However, in my experiments, these training schemes—where training and prediction are consistent—actually performed worse than a scheme that appears inconsistent, which originated from InferSent and was subsequently adopted by Sentence-BERT. Specifically, Sentence-BERT concatenates $u, v, |u-v|$ (where $|u-v|$ refers to the vector formed by taking the absolute value of each element of $u-v$) as features, followed by a fully connected layer for binary classification (or three-way classification for NLI datasets).

Sentence-BERT Training Phase
Sentence-BERT Training Phase

Sentence-BERT Prediction Phase
Sentence-BERT Prediction Phase

Of course, this is just the training scheme. When using it, sentence vectors are still extracted, and cosine similarity is used for retrieval. Thus, the scheme used by InferSent and Sentence-BERT is actually an inconsistent training and prediction scheme: $\cos(u,v)$ is not directly involved during training, yet $\cos(u,v)$ can be used for retrieval during prediction with quite good performance. This is indeed unexpected.

Behind Closed Doors

I was also puzzled by this. I noticed that in the Sentence-BERT paper, they compared the final effects of different feature concatenation methods, showing that $u, v, |u-v|$ concatenation yields the best results. If only part of them is kept, the performance drops significantly, as shown in the table below.
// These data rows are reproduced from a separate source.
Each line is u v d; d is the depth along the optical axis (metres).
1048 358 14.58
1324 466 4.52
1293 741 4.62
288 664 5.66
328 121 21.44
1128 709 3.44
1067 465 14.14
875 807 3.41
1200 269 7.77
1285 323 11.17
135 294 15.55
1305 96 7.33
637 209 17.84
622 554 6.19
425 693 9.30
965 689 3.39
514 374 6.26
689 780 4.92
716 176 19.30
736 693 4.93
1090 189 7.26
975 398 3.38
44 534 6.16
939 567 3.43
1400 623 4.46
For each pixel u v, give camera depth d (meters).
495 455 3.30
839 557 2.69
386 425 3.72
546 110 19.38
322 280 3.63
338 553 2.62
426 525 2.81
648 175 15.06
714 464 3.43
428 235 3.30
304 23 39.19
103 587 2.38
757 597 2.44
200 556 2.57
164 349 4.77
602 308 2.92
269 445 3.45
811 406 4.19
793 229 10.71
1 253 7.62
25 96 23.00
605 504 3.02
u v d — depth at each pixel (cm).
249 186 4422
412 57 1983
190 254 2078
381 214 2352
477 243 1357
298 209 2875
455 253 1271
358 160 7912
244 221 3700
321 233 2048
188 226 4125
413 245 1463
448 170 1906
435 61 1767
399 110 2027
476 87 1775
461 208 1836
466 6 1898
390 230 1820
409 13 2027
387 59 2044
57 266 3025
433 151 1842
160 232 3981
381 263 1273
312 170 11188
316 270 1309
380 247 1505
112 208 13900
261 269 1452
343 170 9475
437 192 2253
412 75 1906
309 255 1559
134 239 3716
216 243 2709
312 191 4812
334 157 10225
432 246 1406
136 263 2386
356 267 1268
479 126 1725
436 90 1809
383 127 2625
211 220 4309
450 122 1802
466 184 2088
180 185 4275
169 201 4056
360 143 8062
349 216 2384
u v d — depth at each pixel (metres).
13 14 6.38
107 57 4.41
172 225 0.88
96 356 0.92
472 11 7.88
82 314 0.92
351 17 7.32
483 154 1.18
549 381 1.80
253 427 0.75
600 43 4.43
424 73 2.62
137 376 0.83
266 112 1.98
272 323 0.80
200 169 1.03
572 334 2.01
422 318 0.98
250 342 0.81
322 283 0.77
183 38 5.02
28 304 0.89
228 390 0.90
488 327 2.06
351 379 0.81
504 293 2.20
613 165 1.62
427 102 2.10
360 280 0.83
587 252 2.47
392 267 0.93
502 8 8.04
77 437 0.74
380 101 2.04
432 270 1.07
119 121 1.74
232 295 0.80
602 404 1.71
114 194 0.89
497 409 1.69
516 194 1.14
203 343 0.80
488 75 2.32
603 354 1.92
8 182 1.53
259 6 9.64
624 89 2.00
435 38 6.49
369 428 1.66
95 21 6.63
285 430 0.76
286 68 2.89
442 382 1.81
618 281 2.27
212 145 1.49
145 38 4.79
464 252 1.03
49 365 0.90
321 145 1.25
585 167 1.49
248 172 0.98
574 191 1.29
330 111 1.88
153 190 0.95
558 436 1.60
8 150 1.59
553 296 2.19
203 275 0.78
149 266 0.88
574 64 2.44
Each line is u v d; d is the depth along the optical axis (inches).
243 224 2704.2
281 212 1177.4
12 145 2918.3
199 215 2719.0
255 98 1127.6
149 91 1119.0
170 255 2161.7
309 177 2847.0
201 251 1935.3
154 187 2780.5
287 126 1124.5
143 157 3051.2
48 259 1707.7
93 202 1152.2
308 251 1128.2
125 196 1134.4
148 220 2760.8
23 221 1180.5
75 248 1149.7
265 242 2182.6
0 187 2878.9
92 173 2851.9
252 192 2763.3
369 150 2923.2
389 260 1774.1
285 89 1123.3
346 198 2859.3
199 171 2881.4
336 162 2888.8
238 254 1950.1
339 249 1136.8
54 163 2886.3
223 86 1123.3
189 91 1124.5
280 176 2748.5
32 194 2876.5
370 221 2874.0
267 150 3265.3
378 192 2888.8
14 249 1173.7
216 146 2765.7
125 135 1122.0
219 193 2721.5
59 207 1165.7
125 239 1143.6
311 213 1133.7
Experimental results of different concatenation features
Experimental results of different concatenation features

Inspired by this table, I "concocted" an explanation. First, we know that humans are very "picky," especially for similarity tasks; we usually believe that only very strict similarity counts as similarity. However, our training data is often not that precise. On one hand, the labels themselves might contain noise; on the other hand, for some sample pairs, annotators might mark them as positive because they share the same topic rather than the same semantics. That is to say, annotated data is often not as strict as we require. If we directly use the labels to learn our ranking metric, it might introduce unexpected bias.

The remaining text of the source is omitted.